**Things to do**.
**a.** According to the passage on Darabgard, where do the city's remains lie in relation to the modern town of Darab?
**b.** Please set down part of the passage on Darabgard word for word, beginning at the words "The place’s earlier" and stopping after the words "were circular-shaped enclosures.".

**Text to read**.
>> begin

Remains of the ancient historical city of Darabgard (Darabjerd) are situated six kilometers southwest of the modern town of Darab in Fars province, Iran. Mentioned in very ancient literary works of this country, Darabgard was one of the oldest and most prominent cities of the Achaemenid Empire.
A legend ascribes the foundation of the city to Darius the Great (550–486 BC), the third king of the Persian Achaemenid Empire (550–330 BC). However, some other medieval sources suggest that Dara, either an Achaemenid king or one of the Frataraka “maker of fire” or “keeper of fire” rulers of Arsacid Persis, could be the founder of the city, or even Darius III who was the last Achaemenid King of Kings of Persia.
The place’s earlier name was Darabgard (Daráb-gerd (Darius-town or the land of Darius) – and now, Darab, was not the only town founded by Darius I, but it might have been the first circular structure built by the third king of the Empire and is among old Persian cities having a circular plan and four gates. The idea of planning circular cities is old and dates back to the time of Assyrians, whose famous military camps were circular-shaped enclosures.

>> end

**Supplied information**.
>> begin

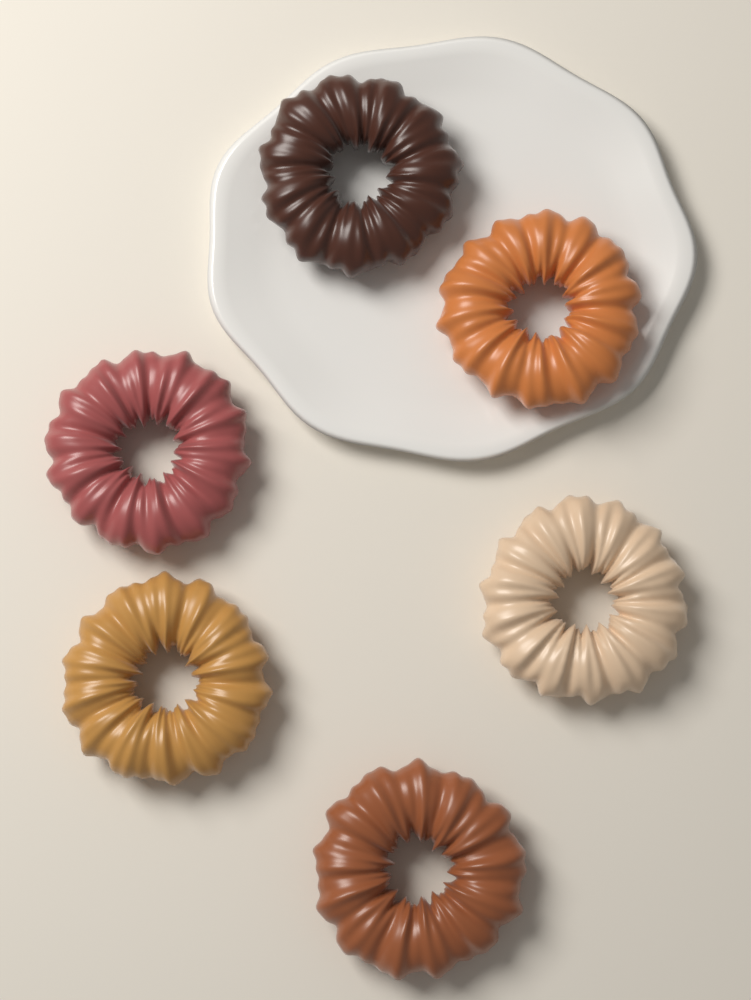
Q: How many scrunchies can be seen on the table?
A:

>> end

**Responses to the exercise**.
**a.** Six kilometers southwest of the modern town of Darab.

**b.**
The place’s earlier name was Darabgard (Daráb-gerd (Darius-town or the land of Darius) – and now, Darab, was not the only town founded by Darius I, but it might have been the first circular structure built by the third king of the Empire and is among old Persian cities having a circular plan and four gates. The idea of planning circular cities is old and dates back to the time of Assyrians, whose famous military camps were circular-shaped enclosures.